I'm trying to generate a sample from a family of distributions. In particular I would like to be able to obtain a sample from the survival function:
$$1-F(x) = c x^{-a} \log^b(x)$$ with a proper domain so that F is defined and it is a survival function, from different values of $c$, $b$ and $a$.
For example: $$1-F(x) \approx \tfrac{\log(x)}{x^2}, x>\sqrt{e}$$
Roughly speaking I need a function $F$ such that the distribution is heavy tailed and behaves like $1-F(x) = c x^{-a} \log^b(x)$, as $x$ goes to $+ \infty$.
I've tried many ways, because I found several examples:
- 1 Generating random samples from a custom distribution
- 2 https://stackoverflow.com/questions/16134786/simulate-data-from-non-standard-density-function
- 3 https://stackoverflow.com/questions/23570952/simulate-from-an-arbitrary-continuous-probability-distribution
- 4 https://stackoverflow.com/questions/20508400/generating-random-sample-from-the-quantiles-of-unknown-density-in-r
- 5 https://stackoverflow.com/questions/1594121/how-do-i-best-simulate-an-arbitrary-univariate-random-variate-using-its-probabil
But anytime, even for the simplest function with $b=1$ and $a=2$ errors come out. I think it's because maybe, due to the log, some algorithms work with all real numbers and cannot be confined to positive numbers.
Which is the easiest way for a pdf/cdf with a log in it? Is it difficult due to the fact that it's hard to invert the function xlogx
?
If I have to use some of the previous methods I can show you my achivements and where I got stuck!
EDIT 1
Thanks to whuber
I succeded in building the code, here you are:
# Simulating data from G(x) = 1-F(x) = c * x^(-a) * (log(x))^b
# Case: b > 0
pxlog <- function(x, a=5, b=2, c=(a*exp(1)/b)^b) {((1-c*x^(-a)*(log(x))^b))} # G
dxlog <- function(x, a=5, b=2, c=(a*exp(1)/b)^b) {c*(x^(-1-a))*((log(x))^(-1+b))*(-b+a*log(x))}
qxlog <- function(y, a=5, b=2, c=(a*exp(1)/b)^b) {exp(-(b/a)*lambert_Wm1(-(a/b)*((1-y)/c)^(1/b)))} # inversa di G
# Domain for the functions: x > exp(b/a)
# Generating Samples
rxlog <- function(n, a=5, b=2, c=(a*exp(1)/b)^b) qxlog(runif(n),a,b,c)
# Testing Samples
hist(rxlog(10000, 2, 10), breaks=50, freq = F, col="grey", label=F)
curve(dxlog(x, 2, 10), exp(10/2), add= TRUE, col="red")
The result is that it works... almost! If I use values of $b$ greater than $a$, or in general, if $b-a>-1$, fitting density/histogram creates problem.

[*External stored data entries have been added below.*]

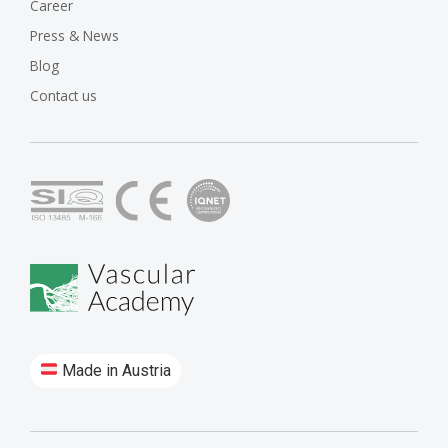
Career
Press & News
Blog
Contact us
Made in Austria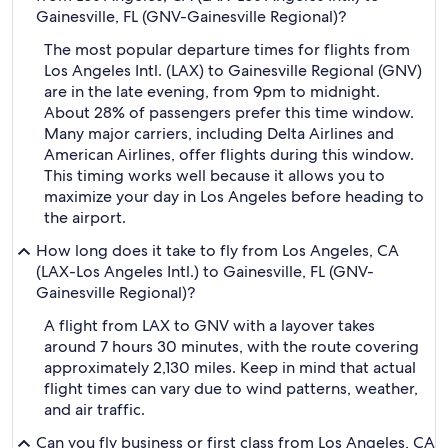
Gainesville, FL (GNV-Gainesville Regional)?
The most popular departure times for flights from
Los Angeles Intl. (LAX) to Gainesville Regional (GNV)
are in the late evening, from 9pm to midnight.
About 28% of passengers prefer this time window.
Many major carriers, including Delta Airlines and
American Airlines, offer flights during this window.
This timing works well because it allows you to
maximize your day in Los Angeles before heading to
the airport.
How long does it take to fly from Los Angeles, CA
(LAX-Los Angeles Intl.) to Gainesville, FL (GNV-
Gainesville Regional)?
A flight from LAX to GNV with a layover takes
around 7 hours 30 minutes, with the route covering
approximately 2,130 miles. Keep in mind that actual
flight times can vary due to wind patterns, weather,
and air traffic.
Can you fly business or first class from Los Angeles, CA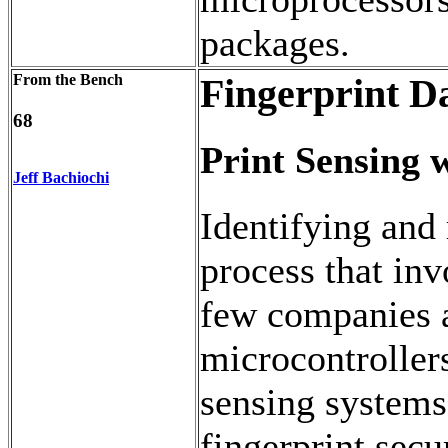
packages.
From the Bench
Fingerprint Da
68
Print Sensing
Jeff Bachiochi
Identifying and 
process that inv
few companies 
microcontrollers
sensing systems.
fingerprint sec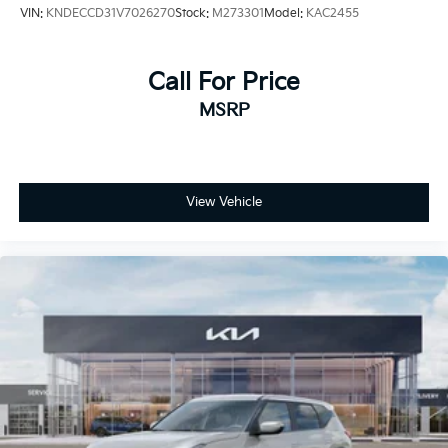
VIN:
KNDECCD31V7026270
Stock:
M273301
Model:
KAC2455
Call For Price
MSRP
View Vehicle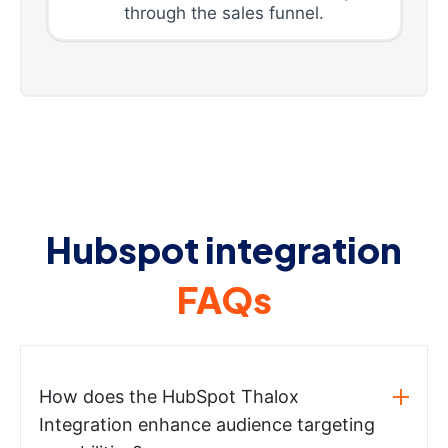
through the sales funnel.
Hubspot integration
FAQs
How does the HubSpot Thalox
Integration enhance audience targeting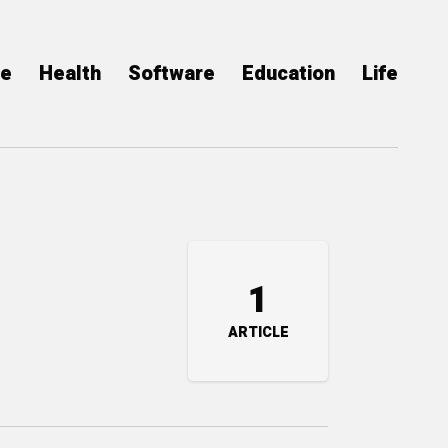
ce
Health
Software
Education
Life
1
ARTICLE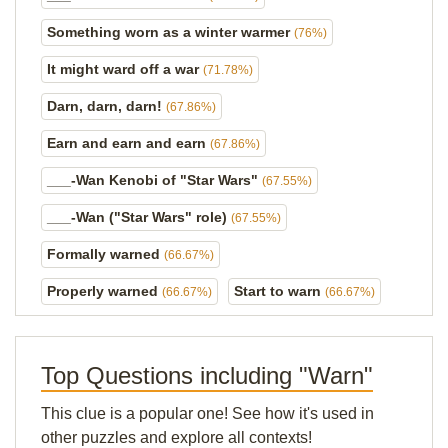
Something worn as a winter warmer
(76%)
It might ward off a war
(71.78%)
Darn, darn, darn!
(67.86%)
Earn and earn and earn
(67.86%)
___-Wan Kenobi of "Star Wars"
(67.55%)
___-Wan ("Star Wars" role)
(67.55%)
Formally warned
(66.67%)
Properly warned
Start to warn
(66.67%)
(66.67%)
Top Questions including "Warn"
This clue is a popular one! See how it's used in
other puzzles and explore all contexts!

or with $a=3, b=4$ (adjusting the breaks in hist)
Which is the problem? And second question, how can I include, if it's possible, the domain information about $F$ in the definition of $F$ itself? Thanks!
EDIT 2 For $b>0$ the distribution I'm looking for can be assumed as the log gamma distribution. You can find it in the Actuar library in R. Testing "my" distribution (the one with the code in EDIT 1) with that one there are some differences... but I think that it's just because I've made some mistakes!